• Work to complete:
Set down the lines of the data exactly, starting at the first and stopping after the line containing "- coffee cup [192,213,258,309]".
════════════════
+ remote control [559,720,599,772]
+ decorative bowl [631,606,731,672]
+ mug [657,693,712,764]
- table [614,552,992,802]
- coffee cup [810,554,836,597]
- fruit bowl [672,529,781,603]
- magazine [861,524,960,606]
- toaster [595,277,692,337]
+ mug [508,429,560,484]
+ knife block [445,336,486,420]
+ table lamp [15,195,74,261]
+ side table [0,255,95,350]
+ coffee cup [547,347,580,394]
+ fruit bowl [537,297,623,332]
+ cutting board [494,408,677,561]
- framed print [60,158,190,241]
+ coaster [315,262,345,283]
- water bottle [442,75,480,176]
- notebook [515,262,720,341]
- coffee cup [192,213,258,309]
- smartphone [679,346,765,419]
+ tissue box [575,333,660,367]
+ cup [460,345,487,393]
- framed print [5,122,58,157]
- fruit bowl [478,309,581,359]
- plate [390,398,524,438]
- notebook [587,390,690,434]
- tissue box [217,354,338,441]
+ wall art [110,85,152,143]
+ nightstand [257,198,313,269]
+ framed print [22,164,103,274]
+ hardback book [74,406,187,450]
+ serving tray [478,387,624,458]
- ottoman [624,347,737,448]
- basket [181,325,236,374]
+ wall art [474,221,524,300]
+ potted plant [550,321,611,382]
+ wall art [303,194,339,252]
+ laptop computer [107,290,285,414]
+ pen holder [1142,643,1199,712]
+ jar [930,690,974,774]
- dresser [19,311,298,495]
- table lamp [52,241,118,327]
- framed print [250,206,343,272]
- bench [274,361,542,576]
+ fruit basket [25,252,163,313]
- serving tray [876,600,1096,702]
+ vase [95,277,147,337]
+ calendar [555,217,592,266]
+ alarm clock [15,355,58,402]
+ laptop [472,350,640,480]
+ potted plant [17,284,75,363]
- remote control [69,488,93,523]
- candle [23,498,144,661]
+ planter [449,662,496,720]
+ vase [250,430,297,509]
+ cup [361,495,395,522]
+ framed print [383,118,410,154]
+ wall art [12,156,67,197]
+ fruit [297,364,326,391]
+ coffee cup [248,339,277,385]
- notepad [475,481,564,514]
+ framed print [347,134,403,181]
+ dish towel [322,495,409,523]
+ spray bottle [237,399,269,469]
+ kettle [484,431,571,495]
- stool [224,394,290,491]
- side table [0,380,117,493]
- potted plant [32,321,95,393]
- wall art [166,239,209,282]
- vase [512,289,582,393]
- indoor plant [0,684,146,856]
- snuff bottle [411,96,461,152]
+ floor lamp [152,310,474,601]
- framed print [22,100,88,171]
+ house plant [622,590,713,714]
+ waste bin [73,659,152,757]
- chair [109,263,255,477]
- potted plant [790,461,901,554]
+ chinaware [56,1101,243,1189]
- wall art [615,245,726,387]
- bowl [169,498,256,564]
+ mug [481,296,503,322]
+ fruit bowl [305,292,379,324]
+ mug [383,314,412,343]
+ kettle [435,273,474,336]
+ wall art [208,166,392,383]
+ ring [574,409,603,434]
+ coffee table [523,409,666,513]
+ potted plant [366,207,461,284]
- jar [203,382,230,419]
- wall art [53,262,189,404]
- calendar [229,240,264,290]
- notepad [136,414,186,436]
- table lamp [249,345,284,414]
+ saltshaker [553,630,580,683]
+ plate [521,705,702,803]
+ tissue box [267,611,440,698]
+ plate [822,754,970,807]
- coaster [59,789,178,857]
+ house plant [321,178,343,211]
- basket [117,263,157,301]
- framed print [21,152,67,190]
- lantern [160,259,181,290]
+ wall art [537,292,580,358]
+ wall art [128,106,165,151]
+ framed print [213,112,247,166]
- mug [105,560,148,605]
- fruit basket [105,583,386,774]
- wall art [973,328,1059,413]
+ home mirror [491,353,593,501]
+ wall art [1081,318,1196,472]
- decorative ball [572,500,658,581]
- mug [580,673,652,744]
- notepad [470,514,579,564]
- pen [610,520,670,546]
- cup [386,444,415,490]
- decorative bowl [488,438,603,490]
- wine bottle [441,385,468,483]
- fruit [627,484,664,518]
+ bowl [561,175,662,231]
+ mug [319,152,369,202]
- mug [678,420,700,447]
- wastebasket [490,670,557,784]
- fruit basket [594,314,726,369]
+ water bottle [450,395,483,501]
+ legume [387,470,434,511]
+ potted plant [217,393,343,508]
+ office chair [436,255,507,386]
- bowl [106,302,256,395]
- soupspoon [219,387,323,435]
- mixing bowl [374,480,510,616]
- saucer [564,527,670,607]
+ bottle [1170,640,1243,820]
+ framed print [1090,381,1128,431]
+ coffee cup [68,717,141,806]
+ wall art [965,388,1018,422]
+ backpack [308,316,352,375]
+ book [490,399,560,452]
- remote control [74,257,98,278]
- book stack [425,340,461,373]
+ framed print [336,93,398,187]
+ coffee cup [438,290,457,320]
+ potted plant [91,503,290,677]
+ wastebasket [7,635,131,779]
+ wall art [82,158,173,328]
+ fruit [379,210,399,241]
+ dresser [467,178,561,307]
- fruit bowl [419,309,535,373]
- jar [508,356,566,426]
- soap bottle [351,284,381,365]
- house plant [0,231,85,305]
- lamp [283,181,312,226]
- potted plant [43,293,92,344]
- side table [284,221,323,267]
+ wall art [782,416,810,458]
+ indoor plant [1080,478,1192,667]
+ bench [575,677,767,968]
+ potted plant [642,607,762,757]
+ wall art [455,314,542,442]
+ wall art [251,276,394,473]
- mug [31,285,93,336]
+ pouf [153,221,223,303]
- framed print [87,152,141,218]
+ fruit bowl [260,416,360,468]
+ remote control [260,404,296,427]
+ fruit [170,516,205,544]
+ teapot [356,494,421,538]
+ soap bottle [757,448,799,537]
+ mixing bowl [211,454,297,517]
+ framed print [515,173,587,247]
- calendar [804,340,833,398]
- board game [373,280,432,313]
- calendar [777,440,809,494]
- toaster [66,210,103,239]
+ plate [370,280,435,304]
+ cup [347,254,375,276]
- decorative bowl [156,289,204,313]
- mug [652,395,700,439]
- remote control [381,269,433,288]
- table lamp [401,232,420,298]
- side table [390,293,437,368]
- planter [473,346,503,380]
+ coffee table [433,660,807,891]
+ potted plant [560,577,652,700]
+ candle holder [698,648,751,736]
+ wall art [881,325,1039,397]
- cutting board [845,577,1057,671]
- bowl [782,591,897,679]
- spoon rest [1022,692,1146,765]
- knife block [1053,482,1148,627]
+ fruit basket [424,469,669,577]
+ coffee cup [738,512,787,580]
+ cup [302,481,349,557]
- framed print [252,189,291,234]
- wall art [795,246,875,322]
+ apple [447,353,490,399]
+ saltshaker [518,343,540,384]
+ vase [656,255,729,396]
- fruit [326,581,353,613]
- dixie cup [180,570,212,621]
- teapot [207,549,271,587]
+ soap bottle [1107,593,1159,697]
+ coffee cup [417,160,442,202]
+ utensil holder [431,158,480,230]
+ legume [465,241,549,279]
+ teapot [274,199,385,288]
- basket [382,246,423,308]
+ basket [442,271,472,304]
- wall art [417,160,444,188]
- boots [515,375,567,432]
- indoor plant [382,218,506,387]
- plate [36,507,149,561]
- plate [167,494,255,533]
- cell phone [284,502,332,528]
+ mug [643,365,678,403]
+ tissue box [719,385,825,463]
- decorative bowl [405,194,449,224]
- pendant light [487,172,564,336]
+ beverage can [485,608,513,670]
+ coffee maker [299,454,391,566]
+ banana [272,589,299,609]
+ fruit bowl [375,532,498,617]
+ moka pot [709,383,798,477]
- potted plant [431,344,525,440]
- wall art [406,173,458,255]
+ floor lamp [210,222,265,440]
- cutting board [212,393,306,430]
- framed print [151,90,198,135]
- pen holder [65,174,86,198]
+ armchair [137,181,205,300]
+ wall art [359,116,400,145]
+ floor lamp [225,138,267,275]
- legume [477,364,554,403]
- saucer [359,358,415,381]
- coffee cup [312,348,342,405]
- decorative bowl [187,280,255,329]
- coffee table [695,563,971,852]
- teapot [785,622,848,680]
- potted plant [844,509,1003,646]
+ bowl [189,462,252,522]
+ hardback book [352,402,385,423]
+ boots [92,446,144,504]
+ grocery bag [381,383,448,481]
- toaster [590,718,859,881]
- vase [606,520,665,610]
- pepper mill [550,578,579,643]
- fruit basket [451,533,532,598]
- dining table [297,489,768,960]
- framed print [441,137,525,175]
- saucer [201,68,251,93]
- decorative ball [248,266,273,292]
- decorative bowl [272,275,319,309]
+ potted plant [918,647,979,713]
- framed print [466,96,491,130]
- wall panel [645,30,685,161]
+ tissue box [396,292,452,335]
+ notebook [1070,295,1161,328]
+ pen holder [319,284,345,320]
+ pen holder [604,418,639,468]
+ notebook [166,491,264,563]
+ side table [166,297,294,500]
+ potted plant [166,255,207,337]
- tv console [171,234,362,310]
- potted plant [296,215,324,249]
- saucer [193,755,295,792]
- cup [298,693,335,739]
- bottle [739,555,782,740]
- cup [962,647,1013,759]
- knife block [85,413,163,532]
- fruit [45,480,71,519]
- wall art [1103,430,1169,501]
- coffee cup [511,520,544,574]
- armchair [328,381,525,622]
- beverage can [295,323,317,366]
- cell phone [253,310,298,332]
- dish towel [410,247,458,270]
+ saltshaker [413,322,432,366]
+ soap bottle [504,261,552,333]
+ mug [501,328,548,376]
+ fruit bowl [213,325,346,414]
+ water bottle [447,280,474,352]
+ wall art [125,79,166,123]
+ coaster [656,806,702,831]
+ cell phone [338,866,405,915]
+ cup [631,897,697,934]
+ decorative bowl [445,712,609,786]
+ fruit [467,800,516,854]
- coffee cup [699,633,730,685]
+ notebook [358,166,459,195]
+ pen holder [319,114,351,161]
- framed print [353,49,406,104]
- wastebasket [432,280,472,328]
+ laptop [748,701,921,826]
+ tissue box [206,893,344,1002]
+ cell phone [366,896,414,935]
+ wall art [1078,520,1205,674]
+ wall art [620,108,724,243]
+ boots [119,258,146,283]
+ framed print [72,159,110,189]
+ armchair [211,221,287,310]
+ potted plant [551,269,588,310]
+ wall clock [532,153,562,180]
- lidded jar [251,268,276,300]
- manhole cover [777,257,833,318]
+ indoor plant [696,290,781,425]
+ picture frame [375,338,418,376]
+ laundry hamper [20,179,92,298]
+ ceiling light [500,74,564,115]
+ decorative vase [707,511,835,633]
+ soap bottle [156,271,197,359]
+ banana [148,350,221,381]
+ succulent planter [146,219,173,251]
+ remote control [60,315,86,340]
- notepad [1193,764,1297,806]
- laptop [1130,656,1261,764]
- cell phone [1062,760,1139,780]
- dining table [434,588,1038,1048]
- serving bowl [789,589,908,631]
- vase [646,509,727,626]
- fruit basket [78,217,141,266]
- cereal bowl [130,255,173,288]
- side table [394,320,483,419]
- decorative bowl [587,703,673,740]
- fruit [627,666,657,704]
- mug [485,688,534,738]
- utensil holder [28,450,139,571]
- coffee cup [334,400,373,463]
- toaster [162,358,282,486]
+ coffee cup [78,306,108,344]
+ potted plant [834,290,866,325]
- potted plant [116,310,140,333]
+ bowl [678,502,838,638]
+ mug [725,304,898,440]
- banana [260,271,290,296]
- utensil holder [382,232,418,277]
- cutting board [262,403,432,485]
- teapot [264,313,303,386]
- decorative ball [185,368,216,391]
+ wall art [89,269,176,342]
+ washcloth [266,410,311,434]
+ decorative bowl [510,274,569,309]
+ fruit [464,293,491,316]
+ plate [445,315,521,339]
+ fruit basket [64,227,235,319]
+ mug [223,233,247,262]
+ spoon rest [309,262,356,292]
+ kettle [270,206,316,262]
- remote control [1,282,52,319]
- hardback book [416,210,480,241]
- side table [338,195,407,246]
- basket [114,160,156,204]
════════════════
• Exercise response:
+ remote control [559,720,599,772]
+ decorative bowl [631,606,731,672]
+ mug [657,693,712,764]
- table [614,552,992,802]
- coffee cup [810,554,836,597]
- fruit bowl [672,529,781,603]
- magazine [861,524,960,606]
- toaster [595,277,692,337]
+ mug [508,429,560,484]
+ knife block [445,336,486,420]
+ table lamp [15,195,74,261]
+ side table [0,255,95,350]
+ coffee cup [547,347,580,394]
+ fruit bowl [537,297,623,332]
+ cutting board [494,408,677,561]
- framed print [60,158,190,241]
+ coaster [315,262,345,283]
- water bottle [442,75,480,176]
- notebook [515,262,720,341]
- coffee cup [192,213,258,309]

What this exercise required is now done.